Is it possible to make a compile-time evaluated function return a different type than the runtime evaluation of the same function?

Question

Is it possible, at compile time, to determine if a call to a function (a constexpr function mainly) is compile-time evaluated and than just make another version of that function (like what a template does) with a different return type than the original runtime evaluated version ? How ?

constexpr decltype(auto) F(int n)
{
    if consteval
    {
        return (int)3;
    }

    else
    {
        return (char)'c';
    }
}

int main() {
    int n;
    cin >> n;

    cout << typeid(decltype(F(4))).name() << endl;
    cout << typeid(decltype(F(n))).name() << endl;

    return 0;
}

error (gcc 12.2) : "inconsistent deduction for auto return type: 'int' and then 'char'"

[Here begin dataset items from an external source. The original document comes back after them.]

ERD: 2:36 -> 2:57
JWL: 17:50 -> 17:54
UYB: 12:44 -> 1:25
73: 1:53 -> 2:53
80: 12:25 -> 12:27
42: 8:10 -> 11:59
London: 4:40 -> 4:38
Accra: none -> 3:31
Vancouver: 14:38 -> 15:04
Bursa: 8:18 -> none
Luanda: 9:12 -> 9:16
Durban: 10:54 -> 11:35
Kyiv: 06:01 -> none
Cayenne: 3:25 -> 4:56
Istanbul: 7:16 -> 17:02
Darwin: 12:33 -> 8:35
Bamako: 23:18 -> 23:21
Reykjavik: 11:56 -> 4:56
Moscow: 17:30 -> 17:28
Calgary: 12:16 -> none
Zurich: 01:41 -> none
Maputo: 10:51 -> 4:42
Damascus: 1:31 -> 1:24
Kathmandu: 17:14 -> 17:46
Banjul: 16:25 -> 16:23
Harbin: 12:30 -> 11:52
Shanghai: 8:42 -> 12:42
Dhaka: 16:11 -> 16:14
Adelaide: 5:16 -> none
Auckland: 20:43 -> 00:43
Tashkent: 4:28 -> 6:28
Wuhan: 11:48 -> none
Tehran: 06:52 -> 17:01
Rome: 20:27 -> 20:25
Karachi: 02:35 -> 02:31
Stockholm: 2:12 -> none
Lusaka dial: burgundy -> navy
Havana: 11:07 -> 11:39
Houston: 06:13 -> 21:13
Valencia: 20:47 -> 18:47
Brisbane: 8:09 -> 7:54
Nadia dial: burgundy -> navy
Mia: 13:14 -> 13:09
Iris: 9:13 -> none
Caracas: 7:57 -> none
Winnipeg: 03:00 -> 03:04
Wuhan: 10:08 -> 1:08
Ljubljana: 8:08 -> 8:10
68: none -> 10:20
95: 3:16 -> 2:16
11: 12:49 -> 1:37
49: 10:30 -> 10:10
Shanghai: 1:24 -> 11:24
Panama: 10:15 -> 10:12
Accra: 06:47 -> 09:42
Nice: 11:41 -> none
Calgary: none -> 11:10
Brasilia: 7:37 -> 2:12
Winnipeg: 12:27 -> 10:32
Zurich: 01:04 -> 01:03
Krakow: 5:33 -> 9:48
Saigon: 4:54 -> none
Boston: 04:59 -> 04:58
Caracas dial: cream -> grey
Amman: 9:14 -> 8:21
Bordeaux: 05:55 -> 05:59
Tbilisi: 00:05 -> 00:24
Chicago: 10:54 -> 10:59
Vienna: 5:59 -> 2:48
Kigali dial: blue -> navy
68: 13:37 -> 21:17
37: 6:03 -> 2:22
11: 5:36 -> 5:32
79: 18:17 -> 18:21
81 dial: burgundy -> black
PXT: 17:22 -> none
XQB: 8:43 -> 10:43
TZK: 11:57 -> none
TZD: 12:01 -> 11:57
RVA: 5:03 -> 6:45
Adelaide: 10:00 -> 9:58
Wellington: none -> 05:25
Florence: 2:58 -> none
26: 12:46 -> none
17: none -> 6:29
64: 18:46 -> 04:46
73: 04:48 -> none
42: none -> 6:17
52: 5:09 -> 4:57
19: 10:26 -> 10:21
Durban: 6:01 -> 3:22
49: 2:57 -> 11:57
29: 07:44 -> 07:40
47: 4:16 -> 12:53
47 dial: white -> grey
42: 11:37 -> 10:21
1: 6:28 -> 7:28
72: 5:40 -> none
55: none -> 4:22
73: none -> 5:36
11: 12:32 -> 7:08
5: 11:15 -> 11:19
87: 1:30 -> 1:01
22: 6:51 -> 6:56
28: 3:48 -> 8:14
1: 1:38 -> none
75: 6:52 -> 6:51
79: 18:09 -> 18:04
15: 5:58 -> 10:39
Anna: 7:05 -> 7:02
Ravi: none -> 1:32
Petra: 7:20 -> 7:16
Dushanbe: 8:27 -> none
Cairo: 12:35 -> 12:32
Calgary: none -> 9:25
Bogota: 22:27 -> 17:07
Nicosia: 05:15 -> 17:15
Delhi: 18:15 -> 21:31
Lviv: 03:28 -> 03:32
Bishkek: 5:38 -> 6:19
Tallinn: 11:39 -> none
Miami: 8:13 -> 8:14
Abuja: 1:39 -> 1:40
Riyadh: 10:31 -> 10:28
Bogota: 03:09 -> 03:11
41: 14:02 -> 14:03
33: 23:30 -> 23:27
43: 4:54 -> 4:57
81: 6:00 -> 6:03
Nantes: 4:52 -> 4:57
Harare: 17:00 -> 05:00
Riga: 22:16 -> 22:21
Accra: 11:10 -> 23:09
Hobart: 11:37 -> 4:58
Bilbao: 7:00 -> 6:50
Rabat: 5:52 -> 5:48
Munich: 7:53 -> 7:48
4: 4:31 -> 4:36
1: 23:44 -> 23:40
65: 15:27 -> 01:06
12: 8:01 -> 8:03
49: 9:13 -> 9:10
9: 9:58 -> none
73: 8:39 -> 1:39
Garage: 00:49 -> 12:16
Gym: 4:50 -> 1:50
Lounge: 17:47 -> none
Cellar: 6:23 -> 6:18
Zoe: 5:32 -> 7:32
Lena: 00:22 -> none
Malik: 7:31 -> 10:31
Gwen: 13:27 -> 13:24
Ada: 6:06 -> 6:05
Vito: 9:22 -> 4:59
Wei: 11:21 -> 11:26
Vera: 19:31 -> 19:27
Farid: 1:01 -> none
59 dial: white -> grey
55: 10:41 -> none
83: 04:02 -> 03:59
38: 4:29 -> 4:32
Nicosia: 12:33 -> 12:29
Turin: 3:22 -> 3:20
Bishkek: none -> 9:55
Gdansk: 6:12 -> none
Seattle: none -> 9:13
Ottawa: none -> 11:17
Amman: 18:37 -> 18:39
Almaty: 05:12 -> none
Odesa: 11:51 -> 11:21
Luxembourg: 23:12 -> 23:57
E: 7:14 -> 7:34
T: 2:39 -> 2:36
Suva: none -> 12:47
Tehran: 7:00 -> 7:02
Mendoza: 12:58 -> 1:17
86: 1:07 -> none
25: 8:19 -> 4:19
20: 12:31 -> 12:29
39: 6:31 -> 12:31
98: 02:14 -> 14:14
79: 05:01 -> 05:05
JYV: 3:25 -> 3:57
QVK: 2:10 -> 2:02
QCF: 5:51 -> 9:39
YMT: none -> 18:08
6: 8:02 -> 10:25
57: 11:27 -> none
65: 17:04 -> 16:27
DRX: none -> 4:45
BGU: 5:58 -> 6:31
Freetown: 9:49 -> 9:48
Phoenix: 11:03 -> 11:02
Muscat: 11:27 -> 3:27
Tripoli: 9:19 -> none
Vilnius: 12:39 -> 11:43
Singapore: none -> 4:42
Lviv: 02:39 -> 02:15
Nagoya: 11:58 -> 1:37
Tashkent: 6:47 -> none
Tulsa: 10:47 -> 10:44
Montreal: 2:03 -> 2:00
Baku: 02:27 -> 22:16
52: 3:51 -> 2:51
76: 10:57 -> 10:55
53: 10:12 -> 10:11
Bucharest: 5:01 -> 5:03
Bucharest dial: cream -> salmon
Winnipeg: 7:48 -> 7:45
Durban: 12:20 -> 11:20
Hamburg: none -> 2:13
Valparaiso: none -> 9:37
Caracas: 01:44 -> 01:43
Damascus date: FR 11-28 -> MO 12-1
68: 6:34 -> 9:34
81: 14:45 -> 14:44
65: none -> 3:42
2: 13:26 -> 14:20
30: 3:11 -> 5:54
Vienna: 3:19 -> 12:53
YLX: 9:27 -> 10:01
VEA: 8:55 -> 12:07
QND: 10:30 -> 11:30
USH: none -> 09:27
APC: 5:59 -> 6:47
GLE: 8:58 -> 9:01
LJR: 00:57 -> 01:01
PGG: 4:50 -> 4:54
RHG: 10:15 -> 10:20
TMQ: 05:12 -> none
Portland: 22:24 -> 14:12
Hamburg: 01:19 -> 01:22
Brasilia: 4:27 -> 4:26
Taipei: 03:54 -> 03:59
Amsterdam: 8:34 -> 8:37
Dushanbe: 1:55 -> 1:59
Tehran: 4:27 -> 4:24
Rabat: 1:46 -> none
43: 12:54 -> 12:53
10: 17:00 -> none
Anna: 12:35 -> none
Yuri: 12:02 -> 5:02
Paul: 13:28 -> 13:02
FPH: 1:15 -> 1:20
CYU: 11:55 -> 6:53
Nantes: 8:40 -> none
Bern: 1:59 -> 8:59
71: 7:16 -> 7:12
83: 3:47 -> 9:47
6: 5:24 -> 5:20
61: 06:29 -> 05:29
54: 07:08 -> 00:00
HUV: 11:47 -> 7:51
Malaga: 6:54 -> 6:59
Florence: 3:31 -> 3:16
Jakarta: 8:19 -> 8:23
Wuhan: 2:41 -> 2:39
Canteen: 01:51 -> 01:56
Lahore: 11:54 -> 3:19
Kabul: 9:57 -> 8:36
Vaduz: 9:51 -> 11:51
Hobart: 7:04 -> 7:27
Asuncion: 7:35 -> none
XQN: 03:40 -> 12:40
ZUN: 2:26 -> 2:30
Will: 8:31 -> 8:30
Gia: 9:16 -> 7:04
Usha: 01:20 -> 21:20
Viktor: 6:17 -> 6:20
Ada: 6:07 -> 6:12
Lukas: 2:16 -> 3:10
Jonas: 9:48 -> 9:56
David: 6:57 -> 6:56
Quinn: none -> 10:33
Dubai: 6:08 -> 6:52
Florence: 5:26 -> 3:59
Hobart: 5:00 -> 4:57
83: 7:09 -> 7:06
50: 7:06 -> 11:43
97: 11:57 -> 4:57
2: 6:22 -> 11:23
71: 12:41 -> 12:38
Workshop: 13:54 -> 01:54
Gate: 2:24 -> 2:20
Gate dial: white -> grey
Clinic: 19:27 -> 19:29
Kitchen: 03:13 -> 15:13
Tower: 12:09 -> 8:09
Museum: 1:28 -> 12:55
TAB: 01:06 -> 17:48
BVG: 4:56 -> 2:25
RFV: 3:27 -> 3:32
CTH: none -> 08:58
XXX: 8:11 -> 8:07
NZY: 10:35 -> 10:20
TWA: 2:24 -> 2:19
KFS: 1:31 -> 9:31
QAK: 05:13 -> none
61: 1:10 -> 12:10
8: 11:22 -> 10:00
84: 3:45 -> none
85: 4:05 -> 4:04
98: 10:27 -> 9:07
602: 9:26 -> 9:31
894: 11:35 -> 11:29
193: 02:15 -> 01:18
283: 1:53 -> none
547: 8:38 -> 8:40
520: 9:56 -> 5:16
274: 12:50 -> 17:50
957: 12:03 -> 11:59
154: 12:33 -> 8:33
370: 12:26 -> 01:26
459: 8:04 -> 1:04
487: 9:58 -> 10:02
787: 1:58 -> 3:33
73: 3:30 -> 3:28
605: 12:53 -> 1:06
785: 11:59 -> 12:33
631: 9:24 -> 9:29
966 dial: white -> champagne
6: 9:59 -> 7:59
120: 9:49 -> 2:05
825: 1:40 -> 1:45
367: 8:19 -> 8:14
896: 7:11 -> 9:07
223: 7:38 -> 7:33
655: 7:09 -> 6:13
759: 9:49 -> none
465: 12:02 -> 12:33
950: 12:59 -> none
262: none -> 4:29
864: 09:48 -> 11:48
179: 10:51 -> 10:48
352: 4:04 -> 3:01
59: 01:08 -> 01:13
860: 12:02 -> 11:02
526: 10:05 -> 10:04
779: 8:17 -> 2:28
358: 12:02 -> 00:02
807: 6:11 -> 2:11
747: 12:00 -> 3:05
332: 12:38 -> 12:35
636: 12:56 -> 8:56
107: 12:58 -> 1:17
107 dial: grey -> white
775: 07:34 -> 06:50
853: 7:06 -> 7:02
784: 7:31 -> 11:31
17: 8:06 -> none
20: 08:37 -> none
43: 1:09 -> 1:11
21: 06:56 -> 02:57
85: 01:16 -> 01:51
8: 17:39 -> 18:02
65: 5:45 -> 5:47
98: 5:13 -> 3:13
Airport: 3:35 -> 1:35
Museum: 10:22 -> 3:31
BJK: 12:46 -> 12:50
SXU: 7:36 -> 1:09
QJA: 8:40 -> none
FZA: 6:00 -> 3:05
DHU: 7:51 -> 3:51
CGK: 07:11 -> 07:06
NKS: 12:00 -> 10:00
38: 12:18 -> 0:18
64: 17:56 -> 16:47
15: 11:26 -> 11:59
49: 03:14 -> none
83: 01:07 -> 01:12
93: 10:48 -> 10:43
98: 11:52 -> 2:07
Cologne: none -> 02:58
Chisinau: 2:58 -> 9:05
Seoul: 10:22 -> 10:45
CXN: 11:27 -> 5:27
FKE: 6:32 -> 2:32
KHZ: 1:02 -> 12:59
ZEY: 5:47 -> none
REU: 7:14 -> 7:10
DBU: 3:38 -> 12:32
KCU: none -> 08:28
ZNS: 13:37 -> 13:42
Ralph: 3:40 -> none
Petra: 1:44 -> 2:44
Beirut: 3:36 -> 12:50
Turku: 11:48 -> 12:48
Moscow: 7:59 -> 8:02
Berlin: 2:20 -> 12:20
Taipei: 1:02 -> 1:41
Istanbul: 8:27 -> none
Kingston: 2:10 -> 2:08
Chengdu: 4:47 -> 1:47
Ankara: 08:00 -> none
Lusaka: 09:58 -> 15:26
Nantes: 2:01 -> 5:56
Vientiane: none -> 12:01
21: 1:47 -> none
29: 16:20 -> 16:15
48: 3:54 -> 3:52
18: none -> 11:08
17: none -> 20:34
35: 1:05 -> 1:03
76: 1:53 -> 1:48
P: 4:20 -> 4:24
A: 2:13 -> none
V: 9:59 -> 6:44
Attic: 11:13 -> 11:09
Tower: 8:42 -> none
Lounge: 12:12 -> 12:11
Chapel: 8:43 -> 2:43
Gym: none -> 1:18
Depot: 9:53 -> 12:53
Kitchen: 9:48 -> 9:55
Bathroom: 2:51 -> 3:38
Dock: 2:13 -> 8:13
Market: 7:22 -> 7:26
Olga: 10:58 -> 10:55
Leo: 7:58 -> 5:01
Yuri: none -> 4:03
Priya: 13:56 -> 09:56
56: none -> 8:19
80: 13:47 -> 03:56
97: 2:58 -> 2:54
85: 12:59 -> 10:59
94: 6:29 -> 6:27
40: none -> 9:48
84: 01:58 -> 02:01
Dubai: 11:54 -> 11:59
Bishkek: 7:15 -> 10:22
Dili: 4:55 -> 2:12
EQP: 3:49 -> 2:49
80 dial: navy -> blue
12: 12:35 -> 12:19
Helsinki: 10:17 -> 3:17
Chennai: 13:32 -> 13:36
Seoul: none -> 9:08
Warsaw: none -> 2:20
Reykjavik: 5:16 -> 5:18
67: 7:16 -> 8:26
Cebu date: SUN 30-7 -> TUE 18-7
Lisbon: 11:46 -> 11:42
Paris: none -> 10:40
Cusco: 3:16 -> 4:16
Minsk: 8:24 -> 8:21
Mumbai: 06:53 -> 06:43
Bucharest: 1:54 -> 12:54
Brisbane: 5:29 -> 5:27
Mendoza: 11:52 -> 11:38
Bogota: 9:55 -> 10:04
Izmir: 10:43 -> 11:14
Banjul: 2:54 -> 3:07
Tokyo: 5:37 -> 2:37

Using if constexpr doesn't give this error, because I think it just "deletes" a section of code (if it is false, the "if" section, otherwise the "else" section). But why doesn't if consteval do the same thing ? Is there an other way to do this ?

Answer 1

No, it is not possible. consteval if statements (besides their effect on consteval function calls) are essentially equivalent to:

if (std::is_constant_evaluated())   // if consteval
if (!std::is_constant_evaluated())) // if !consteval

The reason why constexpr if statements can influece return type deduction is that they turn the false branch into a discarded statement, making it as if you hadn't written that code at all.

A consteval if statement is simply not going to execute one of the two branches, just like a regular if statement.

Possible Solution

#include <concepts>

struct wrapper {
    int x;
    wrapper(int x) : x(x) {}
};

consteval int f(std::convertible_to<int> auto&&) {
    return 1;
}

// Will lose in overload resolution to the function above
// because the conversion sequence is longer.
char f(wrapper) {
    return char(0);
}

int main() {
    return f(123);
}

With this solution, you have two separate functions, but you call them with the same name because they are overloads of each other. It is a bit more powerful than just using if consteval inside a function though, because any call to f is going to be constant-evaluated if possible, even in cases where it's otherwise not required.